Alan!  Good lord, it's been years, dude...  Too many years since ALS.
Too many years not making it to LinuxWorld (for me).  Sigh...

> > > ...
> > > Equally if Fedora has soem crappy background app that keeps writing
> > > little bits of pointless data to the disk every second that'll do the job
> > > nicely too.
> > 
> > I think you did not make this comment out of the blue ?

> I've not looked into F15 disk performance, and as I never plan to run
> FC15 I doubt I ever will. I'm skipping this release.

Do you really feel this is wise?  I test every Fedora release
defensively.  I want to know what they are screwing up before it's cast
in stone and I get burned by it down the road.  F15 is certainly
building up a list on my shit-list already.  I treat Ubuntu the same
way.  Test the 6 month on at least one machine after giving it a month
for the dirt and debris to settle.

If you look back through this list you'll find one of my rants on
preupgrade (sucks less? sucks more?)  Preupgrade basically destroyed a
machine under me thanks to (I believe) a dependency conflict with
avidmux that it failed to catch and that "yum distro-sync" caught and
handled gracefully on another machine that survived the upgrade.

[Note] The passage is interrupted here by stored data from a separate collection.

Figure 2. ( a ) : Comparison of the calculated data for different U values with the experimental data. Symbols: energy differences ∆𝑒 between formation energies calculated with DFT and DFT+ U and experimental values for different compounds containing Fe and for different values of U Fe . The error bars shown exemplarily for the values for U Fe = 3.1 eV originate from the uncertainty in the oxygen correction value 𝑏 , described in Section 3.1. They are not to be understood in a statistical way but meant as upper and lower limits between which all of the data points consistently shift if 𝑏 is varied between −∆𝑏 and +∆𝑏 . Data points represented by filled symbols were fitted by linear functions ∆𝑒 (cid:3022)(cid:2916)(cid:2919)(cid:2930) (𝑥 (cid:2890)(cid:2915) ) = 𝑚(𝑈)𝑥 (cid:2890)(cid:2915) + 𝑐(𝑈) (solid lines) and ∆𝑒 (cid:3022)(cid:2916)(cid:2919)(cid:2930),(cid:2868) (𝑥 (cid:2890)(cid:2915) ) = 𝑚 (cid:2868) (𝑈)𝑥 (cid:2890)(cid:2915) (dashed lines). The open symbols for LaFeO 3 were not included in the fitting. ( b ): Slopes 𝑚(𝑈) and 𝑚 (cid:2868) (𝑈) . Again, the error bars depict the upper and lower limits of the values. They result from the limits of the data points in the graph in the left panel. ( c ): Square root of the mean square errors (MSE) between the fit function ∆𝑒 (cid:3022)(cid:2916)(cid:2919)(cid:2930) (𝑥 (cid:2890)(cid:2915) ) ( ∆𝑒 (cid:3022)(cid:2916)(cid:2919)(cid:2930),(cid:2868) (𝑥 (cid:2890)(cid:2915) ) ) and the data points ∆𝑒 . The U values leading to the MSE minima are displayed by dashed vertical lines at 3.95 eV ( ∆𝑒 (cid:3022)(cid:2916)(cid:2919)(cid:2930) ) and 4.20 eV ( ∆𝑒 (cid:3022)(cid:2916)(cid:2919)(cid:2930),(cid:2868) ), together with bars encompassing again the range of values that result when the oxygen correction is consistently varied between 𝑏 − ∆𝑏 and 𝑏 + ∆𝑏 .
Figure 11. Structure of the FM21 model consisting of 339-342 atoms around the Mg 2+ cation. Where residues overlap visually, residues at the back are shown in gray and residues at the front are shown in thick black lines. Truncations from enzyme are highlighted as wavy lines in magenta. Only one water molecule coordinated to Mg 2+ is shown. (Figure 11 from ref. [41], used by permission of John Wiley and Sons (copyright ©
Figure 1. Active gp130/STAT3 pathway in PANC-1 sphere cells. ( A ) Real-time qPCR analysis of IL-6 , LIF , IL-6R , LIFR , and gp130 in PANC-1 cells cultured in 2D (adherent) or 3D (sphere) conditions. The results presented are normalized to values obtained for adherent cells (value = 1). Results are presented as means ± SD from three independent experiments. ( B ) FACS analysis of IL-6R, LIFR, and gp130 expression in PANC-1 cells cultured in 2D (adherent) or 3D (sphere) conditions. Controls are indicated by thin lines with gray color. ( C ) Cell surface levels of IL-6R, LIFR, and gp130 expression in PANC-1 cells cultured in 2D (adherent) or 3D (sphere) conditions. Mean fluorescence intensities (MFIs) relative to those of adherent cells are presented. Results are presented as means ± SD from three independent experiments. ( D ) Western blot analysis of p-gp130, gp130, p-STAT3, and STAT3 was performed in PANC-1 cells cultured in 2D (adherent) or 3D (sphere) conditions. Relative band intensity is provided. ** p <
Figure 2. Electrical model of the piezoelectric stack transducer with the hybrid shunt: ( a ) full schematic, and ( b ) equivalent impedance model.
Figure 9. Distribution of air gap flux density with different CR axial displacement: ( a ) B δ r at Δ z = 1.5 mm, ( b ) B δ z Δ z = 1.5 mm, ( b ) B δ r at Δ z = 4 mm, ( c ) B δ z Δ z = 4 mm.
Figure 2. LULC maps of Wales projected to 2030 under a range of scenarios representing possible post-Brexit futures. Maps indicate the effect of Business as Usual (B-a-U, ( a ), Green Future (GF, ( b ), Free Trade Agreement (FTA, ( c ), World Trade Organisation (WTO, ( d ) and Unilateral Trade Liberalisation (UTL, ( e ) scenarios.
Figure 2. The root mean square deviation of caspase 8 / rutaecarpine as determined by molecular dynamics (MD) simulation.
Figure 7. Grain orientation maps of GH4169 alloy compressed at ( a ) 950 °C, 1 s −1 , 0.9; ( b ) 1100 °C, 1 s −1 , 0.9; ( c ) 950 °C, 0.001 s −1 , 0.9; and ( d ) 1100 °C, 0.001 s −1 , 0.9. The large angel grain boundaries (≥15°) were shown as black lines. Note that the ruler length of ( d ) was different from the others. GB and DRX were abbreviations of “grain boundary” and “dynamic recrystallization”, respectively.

They've also screwed up IPv6 autoconf over bridges needed for virtual
machines (mentioned in the aforementioned thread) and I'm about to file
a bug report on that.  (Ok, ok...  Messing with IPv6.  Now THAT really
pisses me off...)

So far, I haven't experienced any disk performance degradation but I'll
start checking (on the machines that survived the upgrade...  Sigh...).
One of them is one of my development engines with a lot of memory, a lot
of virtual machines and a whole lotta load.  It better work and better
work good.

They've done enough in there to give it a careful look-over even if it's
on a machine you don't care about.  I'm really REALLY unhappy with
systemd and the machine that got slagged, ATM.  It's dumping me in
"Emergency Mode" and running "systemctl default" reports it could not
bring up the method "Transaction would be destructive." like what the
hell is THAT???  I'm withholding judgment but feel like systemd has the
makings of the biggest steaming pile since the early days of
NetworkMangler but I'm not reaching for the wooden stake and mallet just
yet.  Since the early days of NetworkMangler, I've even done some work
on the NetworkManager plugins (vpnc and openswan).  Even steaming piles
can fertilize productive end results.  But, then again, I'm old school.
Give me scripts I can edit and debug.  Don't cripple my system with
binaries that fsck-up and don't give me coherent errors.

> I can't specifically say FC15 has that problem but its something I've
> seen chasing down I/O performance problems on systems. It doesn't
> take much to give a disk a pile of extra seeks to do and that hurts
> because seek times haven't changed in years and are now relatively very
> expensive.

I've seen crypto do this or some configurations of raid and MD.  Your
absolutely correct.  I've seen a change in an order of magnitude there
just from minor tweaks and changes.  Long gone are the days we worried
about and tweaked the interleave of drives for the spindle speed.  The
concept and effects remain with us and the impact remains the same.

> > So why not bring it (them) into the light and knock around a bit ?
> > Btw, would that apply to kernel daemons as well ?

> I've no interest in Fedora 15 and pinning it down is a fairly big job
> involving various re-installs.

> > Also it'd be interesting to know if you kept the OS default partitioning scheme
> > (in which case the Fedora install would likely have an LVM layer the Ubuntu one
> > would not.)
> > 
> > Yes, defaults.

> Could be. Still fair benchmark because Fedora configures the disks that
> way default.

Yeah...  Would also be interesting to compare a fresh install to an
upgrade.

> Easy way to check - go do two installs on a box similar to the Phoronix
> one and see what you get if you want to find out.

> Alan

Regards,
Mike
-- 
Michael H. Warfield (AI4NB) | (770) 985-6132 |  mhw@xxxxxxxxxxxx
   /\/\|=mhw=|\/\/          | (678) 463-0932 |  http://www.wittsend.com/mhw/
   NIC whois: MHW9          | An optimist believes we live in the best of all
 PGP Key: 0x674627FF        | possible worlds.  A pessimist is sure of it!